Which zero-emission vehicle is so powerful it actually broke the dyno it was being tested on?
And, what's the electric range of the latest plug-in hybrid from Mercedes-Benz?
This is our video look back at the Week In Reverse--right here at Green Car Reports--for the week ending on Friday, June 12, 2015.
Friday, we reported on our first drive of the Mercedes-Benz C 350e plug-in hybrid luxury sedan in San Francisco this past March.
The C-Class is a great car, but the battery doesn't have a lot of electric range--so it will probably end up being largely a more fuel-efficient version of a regular C-Class.
On Thursday, our Tesla-owning author David Noland celebrated the opening of a Supercharger close to his house after a series of snafus.
But then, CEO Elon Musk said that the quick-charging stations weren't for regular or local use--contrary to Tesla Motors' own statements.
Tesla was in the news again on Wednesday, too, after its annual shareholder meeting.
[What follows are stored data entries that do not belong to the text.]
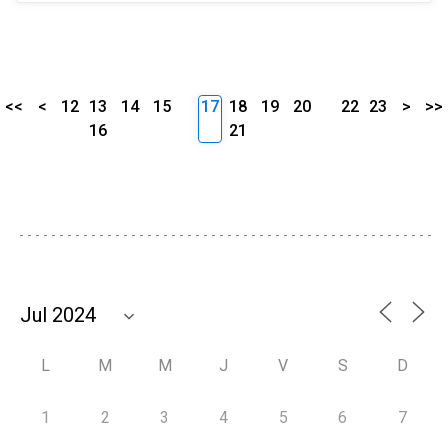
<<
<
12
13
14
15
17
18
19
20
22
23
>
>>
16
21
L
M
M
J
V
S
D
1
2
3
4
5
6
7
Musk said the Model X electric crossover will ship in three to four months.
He also promised limited autonomous driving soon, and said he's been testing the latest software builds for the system in his own car every week.
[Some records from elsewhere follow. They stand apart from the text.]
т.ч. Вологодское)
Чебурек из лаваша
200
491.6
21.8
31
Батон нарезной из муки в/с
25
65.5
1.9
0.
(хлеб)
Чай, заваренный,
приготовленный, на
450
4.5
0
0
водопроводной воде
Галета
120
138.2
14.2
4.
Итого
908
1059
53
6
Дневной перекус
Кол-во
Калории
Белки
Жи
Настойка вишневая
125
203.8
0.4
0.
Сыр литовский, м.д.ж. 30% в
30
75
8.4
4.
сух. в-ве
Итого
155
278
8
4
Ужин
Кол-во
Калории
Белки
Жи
Tuesday, we covered the 2015 Hyundai Sonata Eco, with a smaller turbocharged gasoline engine, a unique dual-clutch transmission, and a number of other tweaks.
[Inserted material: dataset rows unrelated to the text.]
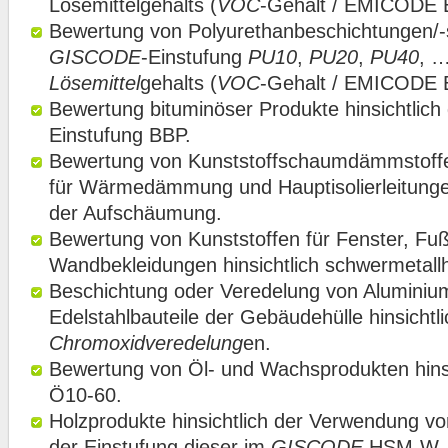
Lösemittelgehalts (
VOC
-Gehalt / EMICODE E
Bewertung von Polyurethanbeschichtungen/-si
GISCODE
-Einstufung
PU10
,
PU20
,
PU40
, …
Lösemittel
gehalts (
VOC
-Gehalt / EMICODE E
Bewertung bituminöser Produkte hinsichtlich
Einstufung BBP.
Bewertung von Kunststoffschaumdämmstoff
für Wärmedämmung und Hauptisolierleitungen 
der Aufschäumung.
Bewertung von Kunststoffen für Fenster, Fu
Wandbekleidungen hinsichtlich schwermetallha
Beschichtung oder Veredelung von Aluminiu
Edelstahlbauteile der Gebäudehülle hinsichtli
Chromoxidveredelung
en.
Bewertung von Öl- und Wachsprodukten hins
Ö10-60.
Holzprodukte hinsichtlich der Verwendung vo
der Einstufung dieser im
GISCODE
HSM-W.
We did slightly better over 540 long-distance miles than its 32-mpg EPA rating, and we found it a comfortable car for long-distance travel, with a few caveats.
We started the week on Monday with news that the first Audi plug-in hybrid--the A3 e-tron Sportback--will reach dealers in October.
And over the weekend, it was back to Tesla again.
In this case, it was 35 seconds of video that showed the awesome torque of a Model S P85D simply breaking the dynamometer that was being used to measure its performance.
So what was that about nerdy little electric golf carts again?
Finally, we rounded up green-car deals, which are getting better as gasoline stays relatively low.